Yeah I got that number but it used to be disconnected. I tired again just to be sure and it has been reassigned to a residence. thanks anyways


----------



## charles95405 (Feb 1, 2007)

Here is a listing for C and H Graphics
C & H Graphics


23592 WINDSONG 
ALISO VIEJO 
CA 
92656 
t: 9496375478 

there is also a
C & H Graphics
(213) 251-4810 | 1800 W Pico Blvd Los Angeles, CA

not sure either is what you want but....could be


----------



## txmxikn (Jan 16, 2007)

:tipthank: Thank you so much Charles. The one in LA is the one I was looking g for. I've been searching for them for some time now.  I am very excited to have finally found them.

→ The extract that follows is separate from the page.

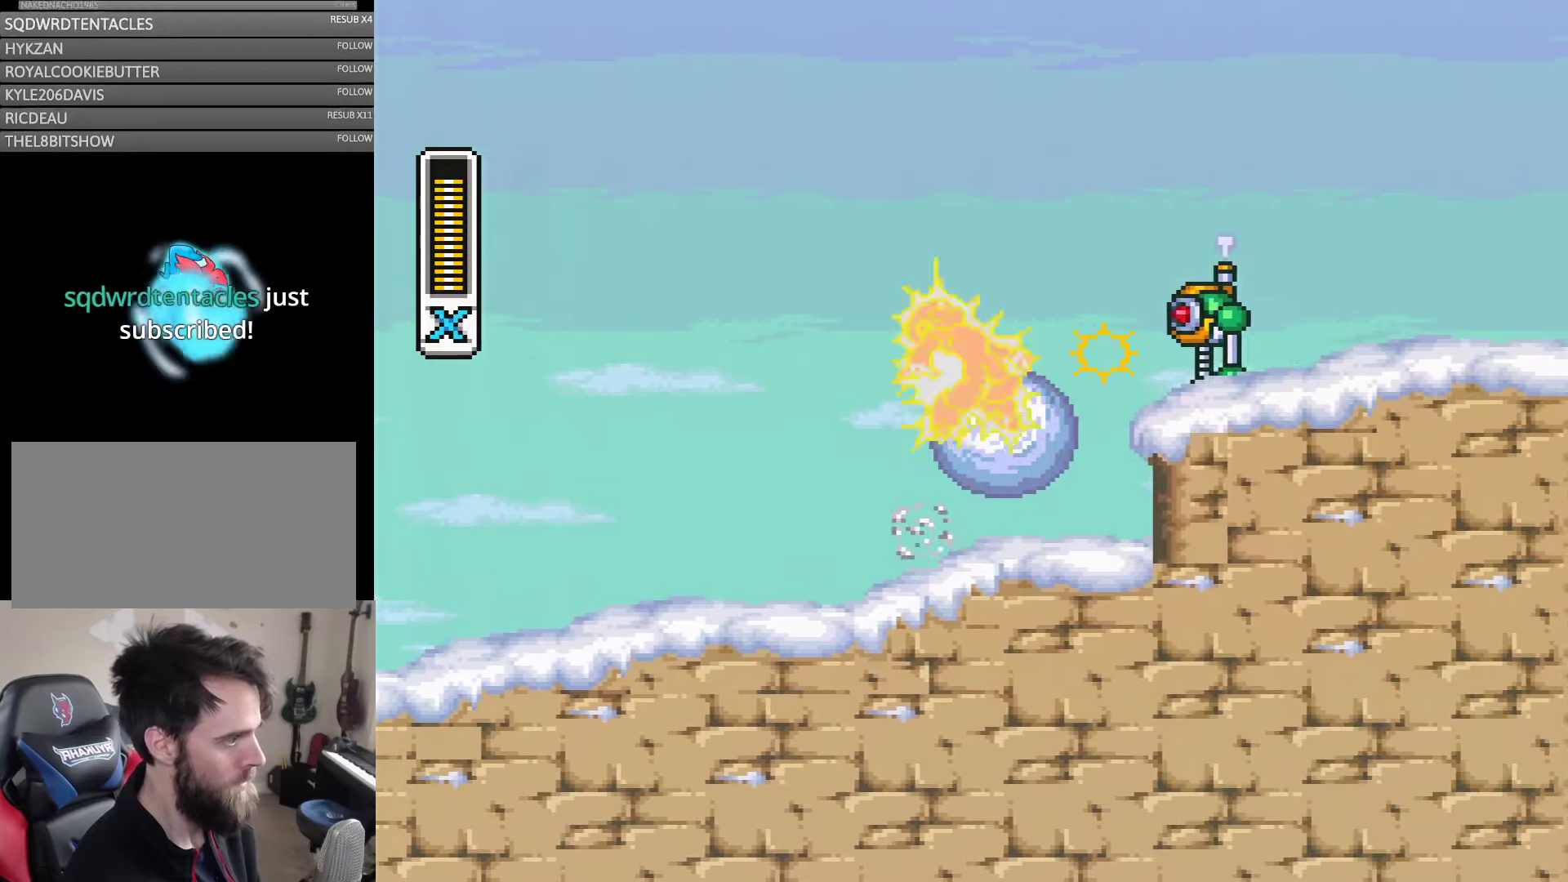
{"buttons": ["DPAD_RIGHT"], "events": [[50, "DPAD_RIGHT", "up"], [234, "DPAD_RIGHT", "down"], [284, "Y", "up"]]}
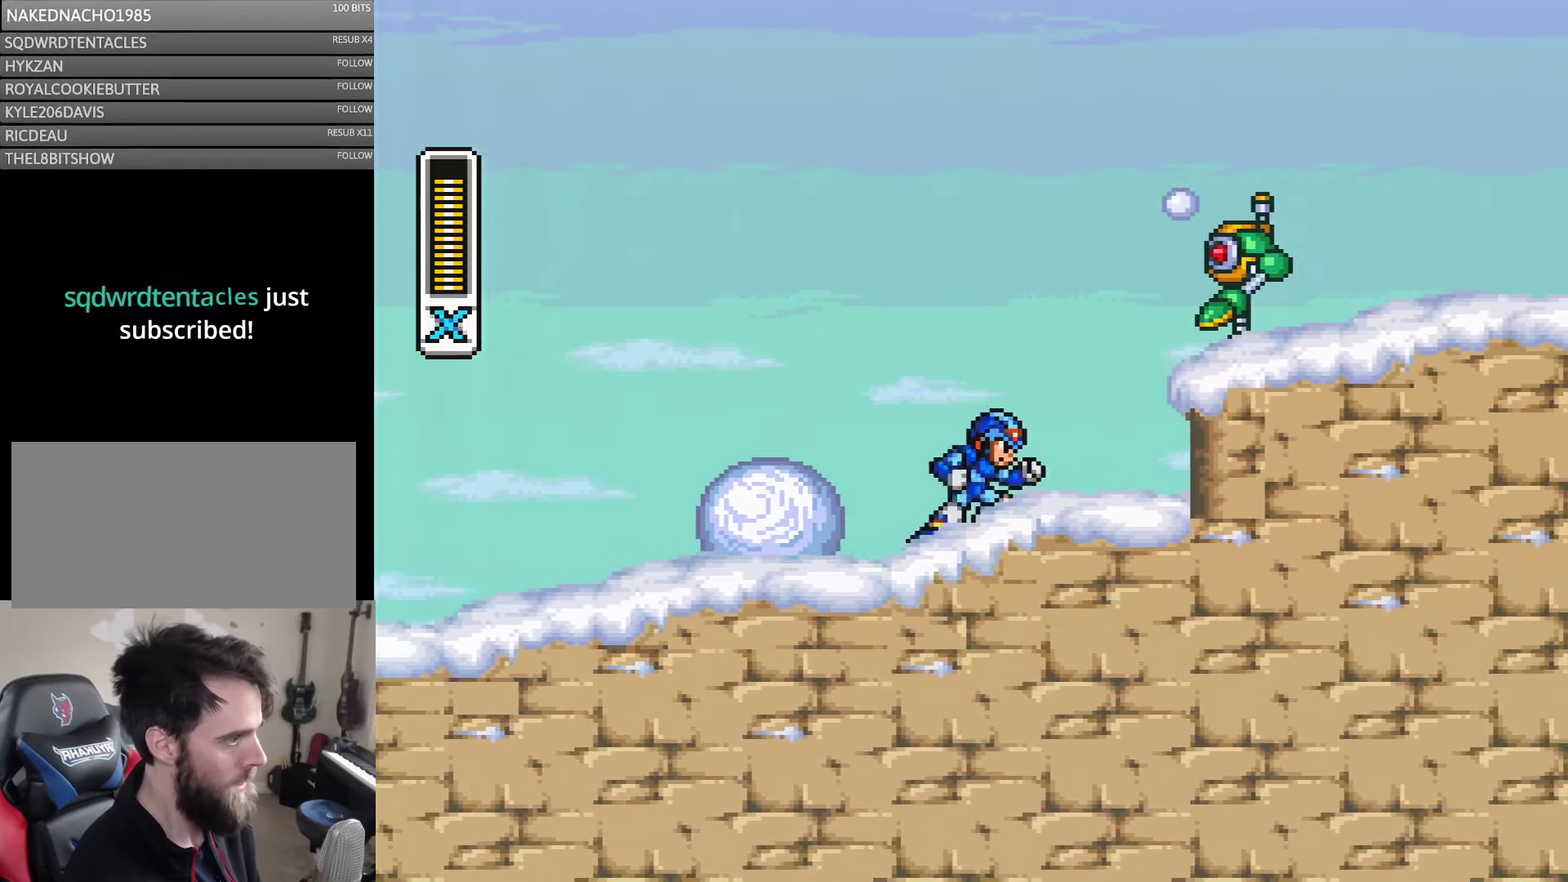
{"buttons": ["Y"], "events": [[250, "B", "down"], [384, "Y", "down"], [500, "B", "up"], [500, "DPAD_RIGHT", "up"]]}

They are shipping me a catalog today!


----------



## charles95405 (Feb 1, 2007)

now you have to let me know what kind of product they have and what is your market...In the vineyard area where I live there are a lot of hispanics and I have a friend who is doing some selling for me there


----------



## txmxikn (Jan 16, 2007)

They have a lot of graphics depicting the Virgen of Guadalupe, catholic images, Mex-American images, lowrider themes, Aztec gods & calendars, Pancho Villa & Emiliano Zapata ( mexican revolutionary heroes), etc. Very geared towards those of Mexican descent. Those are the ones I have seen, they may have other lines, but I'm not sure. I think I once saw some of their graphics on t's geared towards bikers. Once I get the catalog I will know more. I did find out they offer silkscreened t's or transfers. Once again, thank you.


----------



## BETO (Feb 1, 2008)

Chuy do they have a website for we can see the art work? Thanks. Robert.


----------



## BETO (Feb 1, 2008)

I call the number and is disconected did some one got new number because is seem to they move to diferent location the one in la i no more the shop there. Thanks Robert.


----------



## charles95405 (Feb 1, 2007)

The information that I posted about the company in LA was 2 1/2 years ago....so I am sure they are either out of business or moved


----------



## BETO (Feb 1, 2008)

Yes i know Charles i just was hopping u got the new phone number or the new info.because i trade sent a pv to chuy but he didnt answer so a though u know some of the new information because i sent same to look for the address and they move from there so i dont know where else i can contact for more info and since is not website is too hard. but thanks i hope a can find some one can let me know where i can contact those guys.Robert.,


----------